Kleinkinder:Verwandte statt Schlafmittel

Mediziner und Behörden warnen vor Medikamenten für Kleinkinder.

"Ich würde gerne mal wieder acht Stunden schlafen, aber eigentlich will ich meinem Kleinen keine Schlafmittel geben. Nur mein Körper bricht unter der Müdigkeit zusammen." Oder: "Das ist meine letzte Option, endlich mal wieder eine Nacht schlafen zu können." Elternforen im Internet sind voll von Einträgen dieser Art, und die lösen immer wieder heftige Diskussionen unter den Teilnehmern aus. Die umstrittene Frage: Dürfen Eltern ihren Kleinkindern Schlafmittel geben, wenn die einfach nicht durchschlafen wollen?

Mediziner und Behörden sehen eine bedrohliche Entwicklung. Nach Einschätzung des bayerischen Gesundheitsministeriums geben inzwischen immer mehr Eltern ihren Kindern Schlafmittel. "Diesen gefährlichen Trend, den Kinderärzte und Wissenschaftler derzeit beobachten, müssen wir stoppen", erklärt Ministerin Melanie Huml (CSU) und warnt vor "schwerwiegenden gesundheitlichen Folgen für die Kinder". Die Mittel können psychisch abhängig machen und innere Organe wie Leber und Niere schädigen, wie Huml betont.
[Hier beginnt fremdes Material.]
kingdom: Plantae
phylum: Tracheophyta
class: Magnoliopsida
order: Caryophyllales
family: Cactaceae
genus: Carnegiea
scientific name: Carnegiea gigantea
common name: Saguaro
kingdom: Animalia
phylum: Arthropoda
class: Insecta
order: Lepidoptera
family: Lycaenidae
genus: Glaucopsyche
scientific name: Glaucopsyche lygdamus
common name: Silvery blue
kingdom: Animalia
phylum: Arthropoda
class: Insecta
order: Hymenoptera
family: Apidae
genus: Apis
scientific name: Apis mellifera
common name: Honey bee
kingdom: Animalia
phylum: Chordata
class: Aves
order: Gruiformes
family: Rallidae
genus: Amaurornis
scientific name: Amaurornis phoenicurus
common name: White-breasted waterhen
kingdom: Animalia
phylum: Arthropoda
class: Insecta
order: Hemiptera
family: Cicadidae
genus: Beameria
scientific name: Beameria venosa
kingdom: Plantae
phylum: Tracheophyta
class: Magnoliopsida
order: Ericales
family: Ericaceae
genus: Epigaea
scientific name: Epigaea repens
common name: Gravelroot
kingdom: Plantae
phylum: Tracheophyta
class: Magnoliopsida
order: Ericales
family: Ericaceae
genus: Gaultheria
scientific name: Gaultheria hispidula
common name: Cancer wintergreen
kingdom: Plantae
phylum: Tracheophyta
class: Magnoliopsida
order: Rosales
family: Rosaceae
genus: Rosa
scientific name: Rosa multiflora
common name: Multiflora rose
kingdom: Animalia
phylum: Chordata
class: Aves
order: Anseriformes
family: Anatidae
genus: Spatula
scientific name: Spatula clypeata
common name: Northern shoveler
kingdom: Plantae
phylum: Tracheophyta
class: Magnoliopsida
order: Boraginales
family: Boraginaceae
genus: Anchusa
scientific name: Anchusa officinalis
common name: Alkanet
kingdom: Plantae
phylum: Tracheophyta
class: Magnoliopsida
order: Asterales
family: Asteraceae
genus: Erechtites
Damit hat sie aus Sicht des Berufsverbandes der Kinder- und Jugendärzte (BVKJ) auch völlig recht. "Es kann - auch in niedrigen Dosen - zum Atemstillstand kommen", sagt BVKJ-Sprecher Hermann Josef Kahl. Auch die Deutsche Gesellschaft für Kinder- und Jugendmedizin (DGKJ) warnte schon vor Jahren vor Schlafmitteln für Kinder. Konkrete Zahlen haben beide Organisationen nicht - ebenso wenig wie das Bundesinstitut für Arzneimittel und Medizinprodukte (BfArM). Vor einiger Zeit öffentlich gewordene Zahlen des Deutschen Arzneiprüfungsinstituts (DAPI) zu verschriebenen Schlafmitteln für Kinder bezeichnet das Institut selbst inzwischen wegen eines Fehlers bei der Datenerhebung als nicht valide.

"Ich hätte als Arzt Bauchschmerzen, so etwas zu verschreiben", sagt Kahl. "90 bis 95 Prozent der Kinder sind gesund, haben nur einen anderen Schlafrhythmus." Bauchschmerzen macht ihm auch, dass es Schlafmittel für Kinder gibt, die nicht verschrieben werden müssen, weil sie frei verkäuflich sind. Die Eltern brauchen Schlaf, nicht die Kinder, meint Kahl: "Die Mütter müssen ihre Erschöpfung loswerden." Seine Alternative zum Schlafmittel für die Kleinkinder: "Da empfehlen wir in der Regel den gnadenlosen Einsatz der Verwandtschaft."